(Given data Opens)
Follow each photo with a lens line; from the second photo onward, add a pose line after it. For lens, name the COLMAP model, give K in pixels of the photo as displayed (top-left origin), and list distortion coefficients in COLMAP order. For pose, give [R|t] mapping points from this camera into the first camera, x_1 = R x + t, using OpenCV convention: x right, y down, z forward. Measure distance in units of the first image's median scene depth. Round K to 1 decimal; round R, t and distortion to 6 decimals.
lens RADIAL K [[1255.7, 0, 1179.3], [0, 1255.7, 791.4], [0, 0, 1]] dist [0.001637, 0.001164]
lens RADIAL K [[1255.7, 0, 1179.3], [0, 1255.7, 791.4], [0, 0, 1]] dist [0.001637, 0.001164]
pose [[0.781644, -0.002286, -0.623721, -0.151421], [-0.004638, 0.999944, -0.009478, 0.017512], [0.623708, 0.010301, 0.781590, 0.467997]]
(Given data Closes)
▶ **Task instructions**: Restate the data word for word, leaving nothing out.

▶ **Completed exercise**:
Follow each photo with a lens line; from the second photo onward, add a pose line after it. For lens, name the COLMAP model, give K in pixels of the photo as displayed (top-left origin), and list distortion coefficients in COLMAP order. For pose, give [R|t] mapping points from this camera into the first camera, x_1 = R x + t, using OpenCV convention: x right, y down, z forward. Measure distance in units of the first image's median scene depth. Round K to 1 decimal; round R, t and distortion to 6 decimals.
lens RADIAL K [[1255.7, 0, 1179.3], [0, 1255.7, 791.4], [0, 0, 1]] dist [0.001637, 0.001164]
lens RADIAL K [[1255.7, 0, 1179.3], [0, 1255.7, 791.4], [0, 0, 1]] dist [0.001637, 0.001164]
pose [[0.781644, -0.002286, -0.623721, -0.151421], [-0.004638, 0.999944, -0.009478, 0.017512], [0.623708, 0.010301, 0.781590, 0.467997]]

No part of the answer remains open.